Lance Armstrong’s Doping Controversy is as interesting as his entire life story is. Born on 18th September 1971 in Dallas, Texas Lance Armstrong is probably the biggest ‘fallen hero’ of the world’s sports history. He became the US national amateur cycling champion at the age of 20 with Subaru-Montgomery. Then he signed with the Motorola team and played in the US Olympics team in Barcelona and finished second in the year 1992. The next year he was crowned as the US National and became champion at the World Championships by beating Miguel Indurain but failed to finish at the top during that year’s Tour de France.
The next two years too he failed to achieve anything in the Tour de France but wins Leige-Bastogne-Leige spring classic in 1994. Hell fell on Armstrong when he was diagnosed with testicular cancer in 1996. Cancer was spreading all over his body, but Armstrong remained strong and founded the Lance Armstrong Foundation for Cancer during the same year. Over the next one year more Armstrong was getting treatment for cancer like brain surgery and chemotherapy. He was dropped by Cofidis and was signed by the US Postal Service team. Two years later in 1999 Lance Armstrong won the first ever Tour de France title by winning four stages. By 2002 Armstrong became the fifth rider to win Tour de France three times in a row and added three more in 2003, 2004 and in 2005 as well.
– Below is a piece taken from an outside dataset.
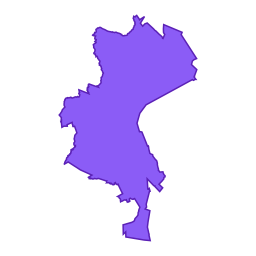 Allende, Chihuahua, Mexico
{"feature_id": "50627088B83243051408080", "entity_name": "Allende", "entity_type": "district", "adm_level": 2, "iso_a3": "MEX", "parent_name": "Mexico", "parent_adm1": "Chihuahua", "projection": "albers", "projection_center": [-105.393, 27.035], "detail": "fine", "context": "isolated", "style": "filled", "palette": "violet", "viewbox_px": 256, "rotation_deg": 0, "n_neighbors": 0, "source": "geoboundaries", "source_scale": "gbopen_adm2", "svg_char_len": 5605}
<svg xmlns="http://www.w3.org/2000/svg" viewBox="0 0 256 256"><path d="M64.4,164.1L68.2,162.0L80.4,169.9L91.9,175.1L88.4,177.3L89.1,178.1L89.3,178.7L89.6,178.6L90.3,178.0L90.6,178.1L90.8,178.8L91.6,178.6L92.5,179.0L93.8,178.9L94.3,178.5L96.8,178.9L97.9,178.5L98.8,178.5L106.1,180.9L106.6,180.9L106.4,181.3L106.9,182.6L106.7,182.8L107.4,182.8L107.7,182.6L109.0,182.7L109.2,183.1L110.4,183.9L110.8,183.7L111.0,183.2L112.4,184.6L112.7,184.4L113.7,184.8L114.4,184.4L114.4,183.2L115.4,182.6L115.8,183.8L116.4,184.1L116.9,184.5L117.2,184.7L117.6,184.6L118.0,184.2L120.7,189.9L122.6,193.7L117.6,196.5L118.9,197.0L119.2,198.0L119.9,198.5L120.5,199.4L120.4,200.4L120.6,201.8L121.6,201.2L122.3,201.1L123.8,200.2L124.8,199.9L125.5,200.1L126.3,199.8L126.3,200.2L126.5,200.2L127.3,202.1L127.6,201.9L128.3,202.0L128.6,202.0L128.7,201.5L129.8,201.3L129.9,201.1L129.6,200.5L129.3,199.1L129.4,198.8L129.9,198.6L130.2,198.2L131.3,198.9L132.8,199.3L133.4,199.2L133.6,198.9L134.2,198.9L134.6,198.6L139.9,207.2L138.7,210.3L138.8,211.0L138.1,212.8L138.1,214.2L137.8,215.4L136.7,216.8L135.0,218.6L134.5,220.4L133.8,221.3L131.9,222.3L123.1,224.8L123.3,234.2L125.7,231.9L125.9,237.0L144.0,240.0L150.2,240.6L149.0,235.1L149.1,234.2L148.6,232.8L148.5,232.0L147.4,227.1L148.0,222.1L149.9,210.7L145.2,209.0L146.1,207.6L146.6,207.1L146.2,204.2L149.5,191.3L150.1,191.2L149.2,188.3L148.7,188.7L148.6,189.3L147.8,189.1L147.2,178.8L153.8,185.7L154.9,186.0L154.8,186.4L159.7,191.6L162.7,187.8L159.0,184.2L161.8,181.3L163.8,178.9L163.9,177.4L164.3,177.1L165.0,176.9L165.1,176.0L165.0,175.7L163.9,174.6L163.2,172.9L162.9,171.8L159.8,172.1L159.1,170.9L158.4,170.5L158.4,169.8L158.5,169.3L157.7,166.5L157.3,164.2L157.4,163.4L156.8,161.0L156.3,160.2L155.7,159.9L152.8,156.1L152.8,155.1L152.5,154.6L151.2,154.1L149.9,153.4L148.8,149.0L148.5,146.4L148.2,145.8L147.5,146.1L142.0,132.2L141.9,132.0L140.2,131.6L139.5,131.7L137.0,123.2L139.8,113.3L146.1,104.8L192.4,79.6L193.3,80.3L193.7,80.3L194.9,79.4L195.9,79.4L194.1,77.0L194.4,76.0L194.6,76.0L194.6,75.6L196.8,69.6L191.5,64.6L192.4,61.0L194.1,59.6L196.6,58.6L181.2,34.7L182.1,32.3L163.7,24.6L163.4,28.9L163.5,32.2L163.6,32.8L164.7,34.4L163.0,38.5L162.8,38.4L162.6,38.3L162.7,38.0L162.3,37.1L160.3,35.1L159.6,34.7L155.8,30.9L154.9,30.4L153.5,28.8L147.2,23.0L144.8,23.9L142.7,26.2L140.4,23.2L144.5,16.6L139.5,19.8L139.3,19.1L136.7,15.4L135.5,16.3L135.1,16.9L133.7,16.3L133.6,17.1L133.2,18.3L133.9,19.7L134.0,20.7L134.7,21.5L134.8,21.9L135.0,22.5L134.8,23.2L135.1,23.7L135.1,24.2L134.9,25.0L134.5,25.2L134.2,25.6L134.0,26.8L133.5,27.5L133.5,27.9L133.0,28.9L133.1,29.3L132.7,29.6L132.2,29.7L131.8,30.0L130.8,31.5L129.6,32.2L129.3,33.0L127.8,33.6L127.5,34.0L127.4,34.8L126.8,35.3L125.5,35.5L124.7,35.4L124.1,35.8L122.7,35.7L122.2,35.5L121.7,34.5L121.0,34.5L120.8,34.1L120.4,33.8L118.9,33.2L117.4,32.9L116.4,32.3L115.8,32.2L114.6,32.6L113.8,32.2L113.0,32.4L112.2,31.8L111.6,32.1L110.4,31.7L108.0,31.3L107.8,31.1L107.3,31.0L104.8,29.6L102.5,28.7L100.5,27.4L99.5,27.4L98.3,28.1L97.8,28.0L97.5,28.0L97.3,28.5L96.1,29.3L95.9,29.8L96.3,31.3L96.1,32.0L95.6,32.4L94.7,32.4L94.6,32.8L94.7,33.5L94.6,33.9L93.3,34.4L92.6,35.2L92.9,35.5L95.6,36.1L95.2,36.8L94.9,37.7L94.8,38.8L95.0,39.1L96.2,39.5L96.3,39.7L96.1,40.3L94.8,41.5L95.1,41.8L96.0,42.0L96.1,42.5L95.8,42.9L95.3,43.3L94.4,43.7L93.3,44.7L93.7,46.1L93.7,47.6L94.8,49.1L95.1,49.9L94.7,51.9L93.9,52.9L93.8,53.2L94.3,54.0L95.4,54.1L95.4,55.1L96.0,56.3L96.0,56.5L96.4,56.2L96.7,56.5L97.1,56.4L97.2,56.9L97.5,57.1L97.5,57.6L97.7,58.0L97.8,58.5L98.7,59.5L98.9,60.0L99.8,60.9L99.8,61.4L99.9,61.6L99.8,61.9L99.8,62.1L99.3,62.7L99.1,63.4L99.2,63.6L99.5,63.7L99.7,64.1L99.3,65.0L99.9,65.4L100.4,65.4L100.7,65.8L100.7,66.1L101.1,66.4L101.3,67.7L101.7,68.4L101.5,69.0L101.7,69.3L101.4,69.1L101.3,69.7L102.2,70.7L102.5,71.3L102.6,72.1L103.4,73.0L103.4,73.3L102.7,74.1L102.6,75.2L102.1,76.8L101.3,77.3L101.1,77.6L101.3,79.6L101.1,80.0L100.8,80.3L101.1,82.3L100.9,83.0L98.4,85.7L97.3,85.9L98.2,87.1L95.3,86.2L89.1,84.0L88.8,84.1L88.4,84.4L88.4,85.3L88.3,85.7L88.5,85.9L88.5,86.2L88.8,86.4L88.8,86.7L88.4,87.0L88.4,87.4L87.9,87.1L87.6,87.7L87.4,87.7L87.4,88.3L87.2,88.6L87.2,89.7L87.5,89.8L87.1,90.2L87.3,90.7L87.7,90.9L87.7,91.5L88.2,91.9L88.1,92.4L88.5,92.6L88.5,92.9L88.7,93.0L88.6,93.3L88.8,93.7L78.9,89.8L79.0,90.5L79.2,90.9L79.2,91.3L79.3,91.5L79.2,92.0L79.6,92.5L78.8,93.4L79.0,94.0L79.6,94.3L79.8,94.7L79.6,95.1L79.6,95.9L78.9,97.0L78.6,96.9L77.7,96.9L77.6,96.7L77.4,96.9L76.7,96.9L76.3,97.2L75.7,96.9L75.2,96.9L74.2,97.3L74.0,97.6L73.2,97.6L72.7,98.0L71.9,98.0L71.3,97.4L70.5,97.6L70.3,97.3L69.7,97.7L68.7,97.9L68.0,97.7L67.9,97.8L67.8,97.6L67.6,97.6L66.9,98.0L66.2,98.0L65.8,98.4L65.3,98.9L65.3,99.4L64.8,99.8L64.8,100.5L64.2,101.5L64.3,102.1L64.3,102.9L64.1,103.1L64.2,104.4L64.0,104.9L64.5,106.2L64.9,107.0L64.7,107.5L64.0,107.9L62.2,110.0L62.0,110.9L61.5,111.9L60.0,114.1L59.2,115.0L61.4,117.7L61.2,119.1L61.2,119.6L61.6,120.0L61.1,120.7L61.3,121.3L60.8,121.4L61.1,122.4L61.4,122.5L61.9,127.3L63.9,126.2L67.3,126.2L67.1,124.7L72.1,122.4L72.3,124.2L72.8,124.9L72.7,126.0L73.1,126.6L74.6,126.3L76.9,132.9L74.9,135.2L74.3,138.4L74.1,138.9L74.5,140.0L74.8,141.5L74.7,141.9L74.0,142.7L74.1,143.1L73.8,143.8L73.9,144.3L74.6,146.0L75.4,145.6L75.4,146.5L75.0,146.7L74.8,147.3L74.2,147.6L72.9,148.7L73.1,149.1L72.5,149.1L72.5,149.8L71.8,149.4L70.9,150.0L71.2,150.7L71.2,151.4L71.0,151.6L71.2,151.9L70.8,152.4L70.7,153.4L69.9,153.8L69.9,154.5L69.1,155.3L68.6,155.1L67.8,155.8L68.1,156.6L67.8,156.7L67.6,157.1L67.0,157.5L66.7,157.9L66.5,158.4L66.6,159.3L65.8,160.3L64.8,162.3L64.8,162.9L64.3,163.9L64.4,164.1Z" fill="#8b5cf6" stroke="#5b21b6" stroke-width="1.5"/></svg>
On the podium in 2005 he declared retirement from the professional cycling, which he overturned three years later. In a significant development during the 2010 Tour de France Lance’s former teammate at the US Postal team Floyd Landis was stripped off his 2006 Tour de France due to doping. Landis announced same allegations against Armstrong as well. A year Armstrong declared his second retirement, but the doping issue was kept on haunting him. In 2012 June, the United States Anti-Doping Agency (USADA) initiated legal proceedings over allegations of doping against Lance Armstrong.
In response, Armstrong filed a lawsuit in a US Federal Court claiming that USADA had offered corrupt incentives to other cyclists to testify against him and hence he must get a temporary restraining order against the agency. The USADA stripped off all his seven Tour de France titles according to WADA rules and they admitted that Armstrong was involved in the most sophisticated, professionalized and successful doping program that sports have ever seen!
Lance Armstrong was kept on denying the charges till January 2013 when admitted of doping in a television show chaired by Oprah Winfrey. Soon after the show UCI’s president Brian Cookson, asked Armstrong to testify completely about his doping. Armstrong asked for a ‘total amnesty’ which Cookson refused.